Молодой человек медленно встал.
— Спасибо, господин, но имя мое не Мелвис — меня зовут Эйддон Ваур Врилик.
— Сегодня ты Эйддон Щедрый, — отвечал Талиесин, — но придет день, и люди назовут тебя Мелвисом, Благороднейшим.
Молодой человек потупился и выбежал, пока никто не заметил его румянца. Тут Пендаран приказал, чтобы внесли козлы
Позже, когда они остались одни в маленькой, но богато обставленной комнате над залом, которую отвел им Пендаран, Харита рассказала, как ей было страшно во время состязания со жрецом.
— Ты так рисковал, любимый, — сказала она. — Он мог бы отрезать тебе язык.
Талиесин только улыбнулся и сказал:
— Как так? Неужто наш Живой Бог слабее каменного истукана?
Харита подивилась его вере в Спасителя Бога и хотела бы поговорить еще, но Талиесин зевнул и растянулся на высоком ложе. Глаза его закрылись, и скоро он уже спал. Харита накрыла его шерстяным одеялом и, прежде чем лечь рядом, некоторое время смотрела, как он спит.
— Спокойной ночи, — сказала она, касаясь губами его виска, — и пусть Господь дарует нам мир в этом доме.
Глава 15
Маридун лежал в самом сердце холмистого края, изрезанного множеством извилистых рек и чистых ручьев. Дивед, как обнаружила Харита, очень походил на Инис Гутрин, хоть и не был таким диким, поскольку люди осели в этих краях уже много поколений назад. Большая часть здешних обитателей кроме наречия бриттов немного говорила по-латыни и в том, что касается образа жизни, считала себя римлянами.
На полях вокруг Маридуна росли пшеница, ячмень и рожь, в лугах пасся скот, в море прекрасно ловилась рыба, так что кладовые были полны и у знати, и у простолюдинов.
Пендаран Гледдиврудд оказался любезным и хлебосольным хозяином.

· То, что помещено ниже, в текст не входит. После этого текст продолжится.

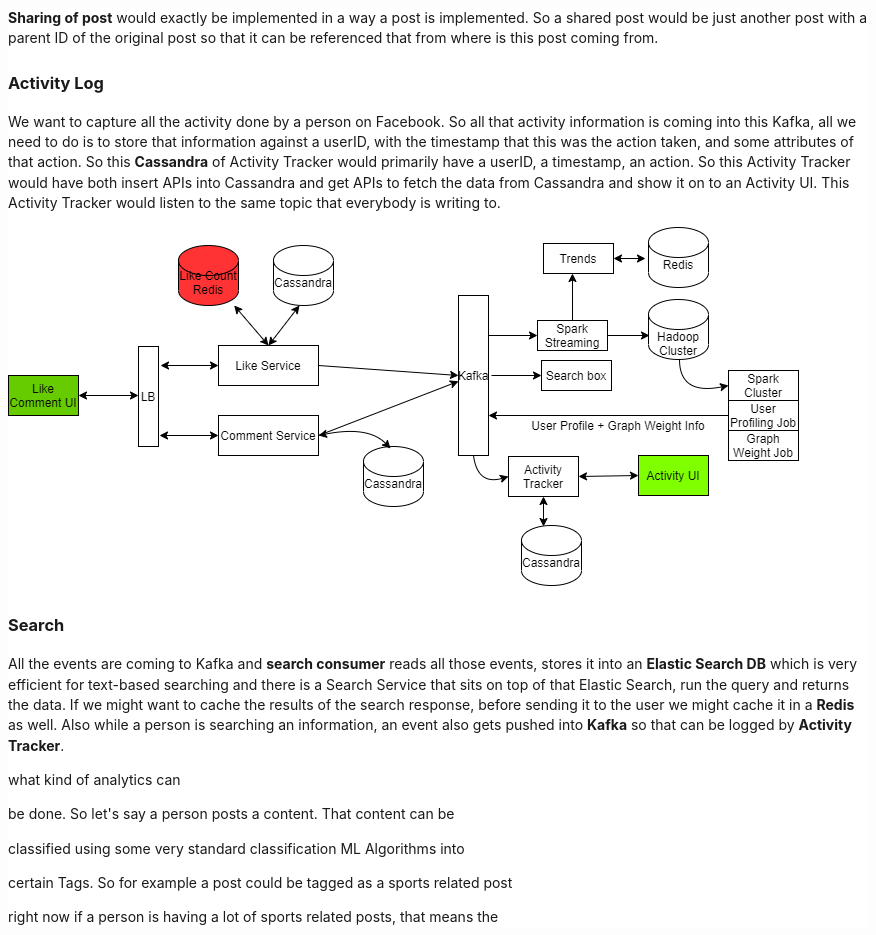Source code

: **Sharing of post** would exactly be implemented in a way a post is implemented. So a shared post would be just another post with a parent ID of the original post so that it can be referenced that from where is this post coming from. 

### Activity Log

We want to capture all the activity done by a person on Facebook. So all that activity information is coming into this Kafka, all we need to do is to store that information against a userID, with the timestamp that this was the action taken, and some attributes of that action. So this **Cassandra** of Activity Tracker would primarily have a userID, a timestamp, an action. So this Activity Tracker would have both insert APIs into Cassandra and get APIs to fetch the data from Cassandra and show it on to an Activity UI. This Activity Tracker would listen to the same topic that everybody is writing to.

![Facebook Design Like+Comment.png](https://github.com/SnowflakeCoder/programming/blob/master/System-Design/CodeKarle/images/Facebook%20Design%20Like+Comment.png?raw=true)

### Search

All the events are coming to Kafka and **search consumer** reads all those events, stores it into an **Elastic Search DB** which is very efficient for text-based searching and there is a Search Service that sits on top of that Elastic Search, run the query and returns the data. If we might want to cache the results of the search response, before sending it to the user we might cache it in a **Redis** as well. Also while a person is searching an information, an event also gets pushed into **Kafka** so that can be logged by **Activity Tracker**.



what kind of analytics can

be done. So let's say a person posts a content. That content can be

classified using some very standard classification ML Algorithms into

certain Tags. So for example a post could be tagged as a sports related post

right now if a person is having a lot of sports related posts, that means the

Он всячески старался угодить гостям и загладить свою прежнюю грубость.
— Я нрава крутого, — говорил он Талиесину и Харите через день-два после их встречи, — да и время сейчас суровое. Я многое позабыл из того, что раньше мне было дорого. Уж простите дурака.
— Тот не дурак, кто видит свою болезнь и хочет лечиться, — отвечал Талиесин.
— Это еще не все. Пусть здоровье и богатство меня покинут, если я с этого дня откажу хоть кому-нибудь в гостеприимстве. — Он взглянул на Талиесина и печально покачал головой. — Только подумать, что я сам позволил этому жирному Кальпурнию отравлять мне слух ложью. И впрямь он меня охмурил, не то бы я сразу тебя узнал. Однако когда ты запел… — Голос Пендарана сорвался.
В следующий миг король деметов встряхнулся и сказал:
— Но зато уж теперь я отдал этого подколодного змея на милость его бога!
— Ты не убил его? — возмутилась Харита.
— Хуже! — хохотнул Пендаран. — Много хуже! Прогнал юн. Пусть теперь сам добывает себе пропитание, и несладко же ему будет! — Улыбка сошла с его лица. Король медленно покачал головой. — Не понимаю, как я мог быть так слеп. Однако, — продолжал он, расправляя плечи, — я исправлюсь и вдесятеро воздам за то, что удержал по скупости.